O presidente Lula disse ao governador em exercício que a postura do governo federal em relação à crise política que ocorre no DF será estritamente institucional.

Em nota, divulgada pelo ministro da Secretaria de Relações Institucionais da Presidência da República, Alexandre Padilha, o governo afirma que a questão do Distrito Federal está pendente de decisão no Supremo Tribunal Federal (STF), que analisará na próxima semana o pedido de intervenção federal, "não cabendo ao presidente da República qualquer opinião ou interferência".

"Definida a situação do Judiciário o governo federal estará pronto para tomar as atitudes cabíveis, visando a normalização da situação da administração e gestão do DF", afirma o texto. "Cabe à Suprema Corte dar os próximos passos. O governo federal estará preparado para tomar qualquer medida cabível que a Justiça determinar", completa Padilha.

A postura do governo foi definida em reunião, que ocorreu pouco antes da audiência com o governador, entre o presidente e o ministro da Defesa, Nelson Jobim; o ex-procurador-geral da República e ex-ministro do STF José Paulo Sepúlveda Pertence; o advogado-geral da União, Luiz Inácio Adams; o ministro da Justiça, Luiz Paulo Barreto; e o ministro Padilha, quando discutiram a situação política e a questão da linha sucessória no Distrito Federal.

No encontro com o governador, Lula reafirmou que determinou à Controladoria Geral da União (CGU) auditoria sobre o dinheiro liberado pelo governo ao Distrito Federal na gestão de José Roberto Arruda, acusado de comandar o suposto esquema de corrupção que envolve desvio de dinheiro público e pagamento de propina, no chamado "Mensalão do DEM".

Crise do DF

A crise no comando do governo do Distrito Federal se acirrou com a prisão, há uma semana, do governador afastado  José Roberto Arruda. A prisão e o afastamento do governo foram determinados por decisão da Corte Especial do Superior Tribunal de Justiça (STJ), por 12 votos a 2. Na sexta-feira passada, o ministro Marco Aurélio, do Supremo Tribunal Federal (STF), manteve a prisão do governador.

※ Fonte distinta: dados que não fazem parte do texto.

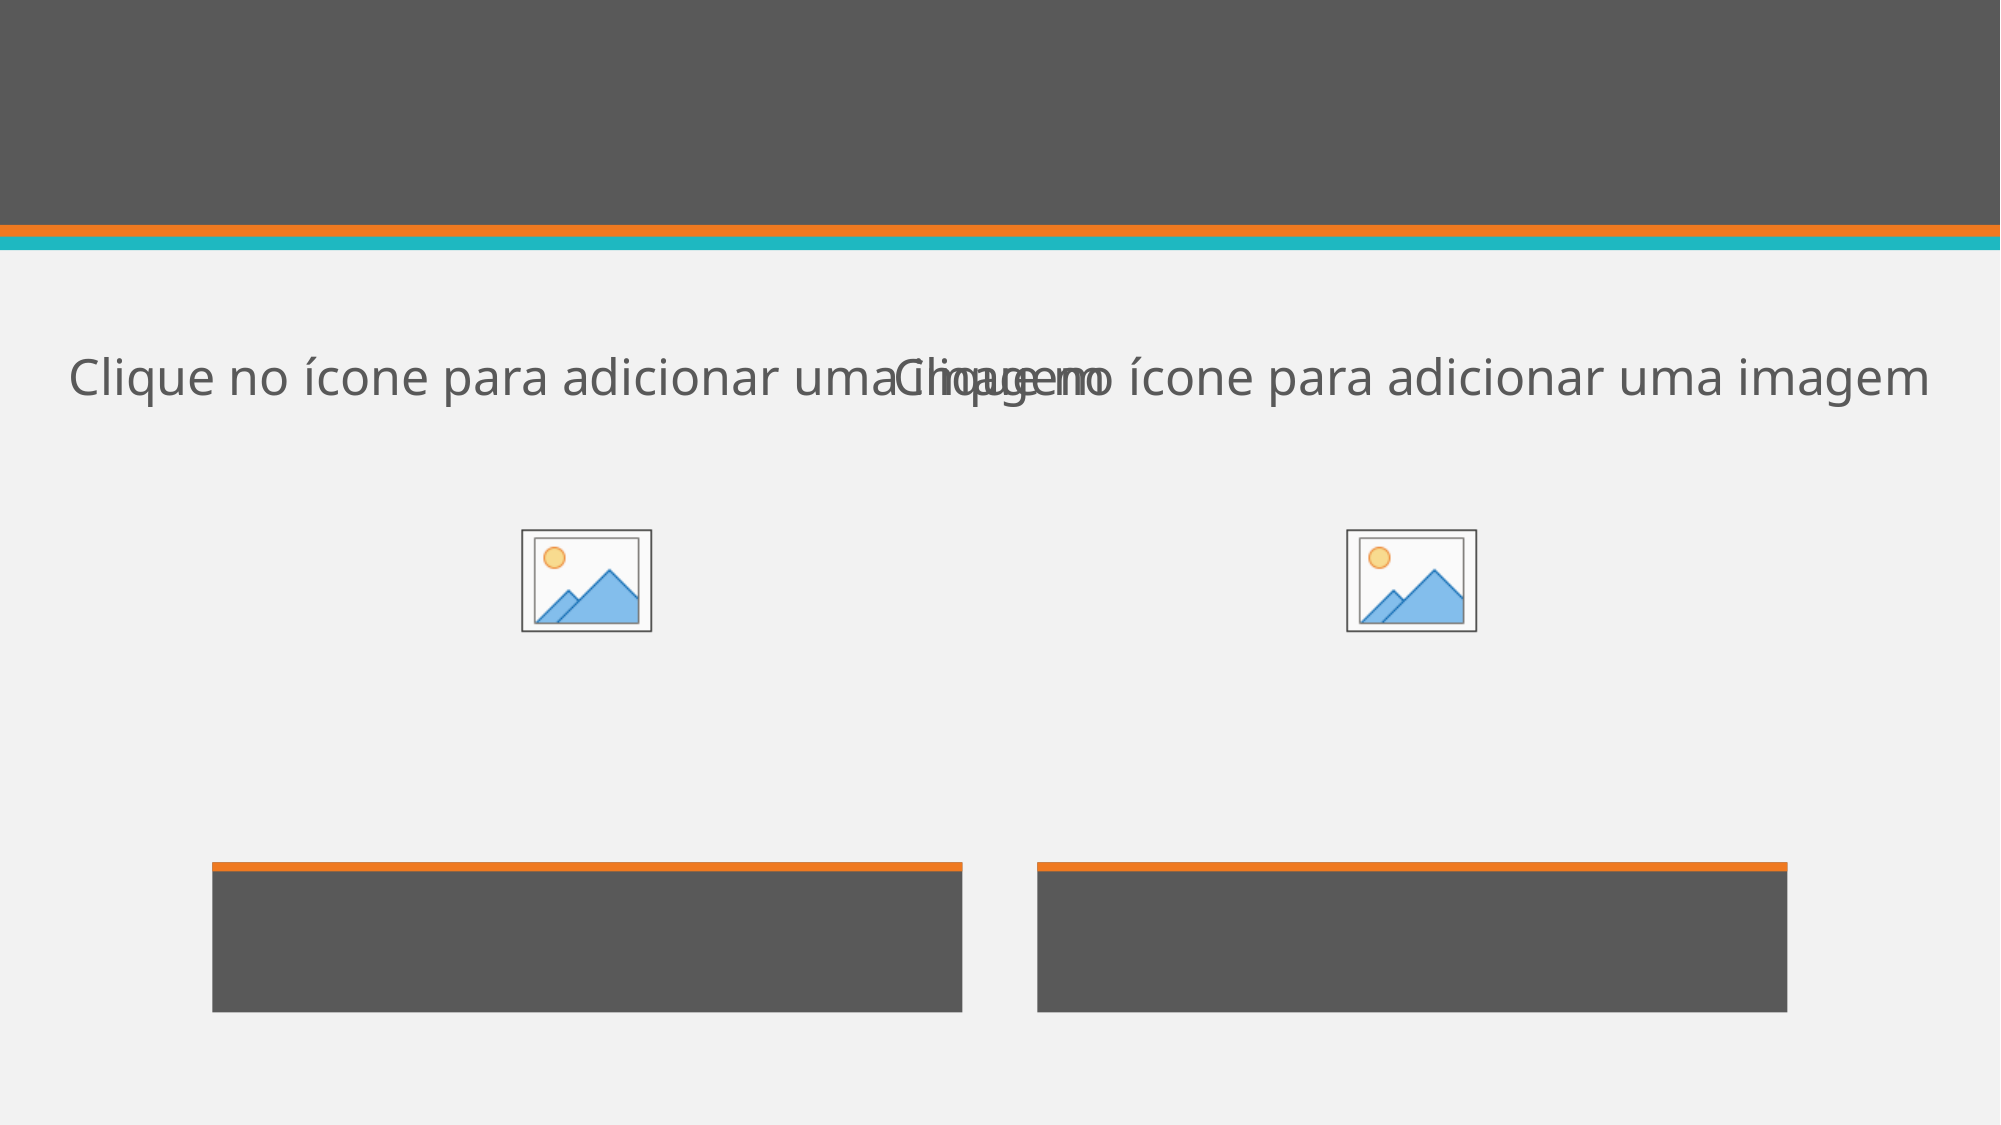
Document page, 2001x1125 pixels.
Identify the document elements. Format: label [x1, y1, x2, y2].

picture [1037, 299, 1788, 863]
picture [212, 299, 963, 863]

O STF voltará a analisar se mantém a prisão de Arruda ou o liberta na semana que vem, quando os 11 ministros que compõem o tribunal julgarão o pedido de habeas-corpus da defesa do governador afastado. Arruda está preso há uma semana em uma sala da sede da Superintendência da Polícia Federal, em Brasília.

O governador afastado foi preso com outras cinco pessoas sob acusação de tentar subornar o jornalista Edmilson Edson dos Santos, o Edson Sombra. O jornalista foi quem encorajou Durval Barbosa, ex-secretário de Relações Institucionais e pivô do escândalo do DF, a divulgar os vídeos que deflagraram a operação Caixa de Pandora, que investiga um esquema de corrupção na cúpula dos poderes Executivo e Legislativo do Distrito Federal.

Segundo as investigações, emissários de Arruda procuraram o jornalista para que ele atacasse a autenticidade dos vídeos gravados por Durval, em troca de dinheiro e outros favores, como o abatimento de uma dívida com a Companhia Energética de Brasília (CEB). A defesa do governador afastado afirmou que tudo não passou de uma armação feita por Sombra e pelo diretor comercial de seu jornal, o servidor aposentado Antonio Bento da Silva, preso em flagrante ao entregar uma sacola com R$ 200 mil ao jornalista.